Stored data
+-------+

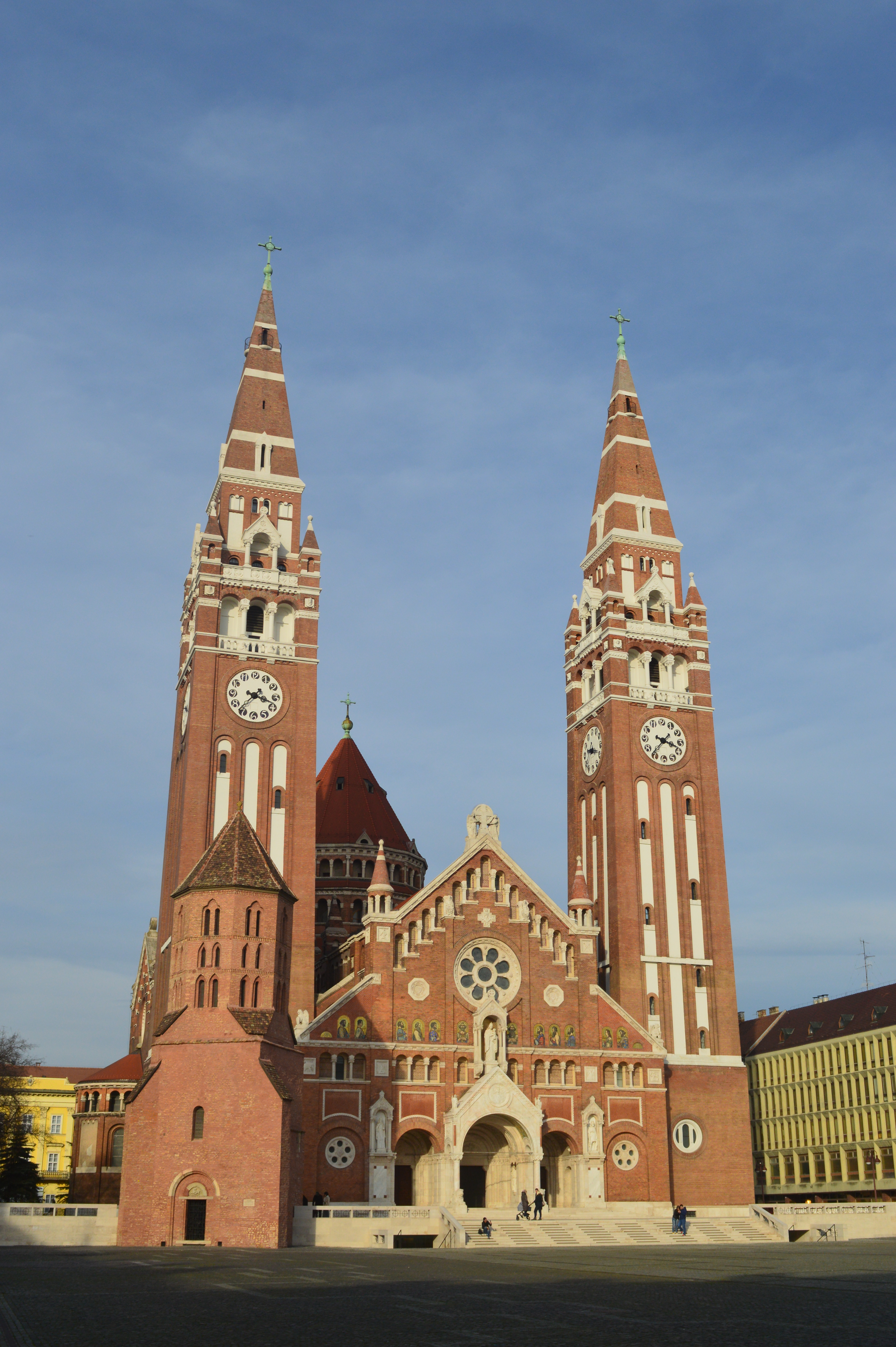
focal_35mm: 38
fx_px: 1402
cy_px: 674
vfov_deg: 51.3
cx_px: 448
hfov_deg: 35.4
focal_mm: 25
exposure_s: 1/500
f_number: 11
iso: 250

+-------+

* EXERCISE *
What is needed is an exact copy of all the data, with no images in it.

* WRITTEN REPLY *
focal_35mm: 38
fx_px: 1402
cy_px: 674
vfov_deg: 51.3
cx_px: 448
hfov_deg: 35.4
focal_mm: 25
exposure_s: 1/500
f_number: 11
iso: 250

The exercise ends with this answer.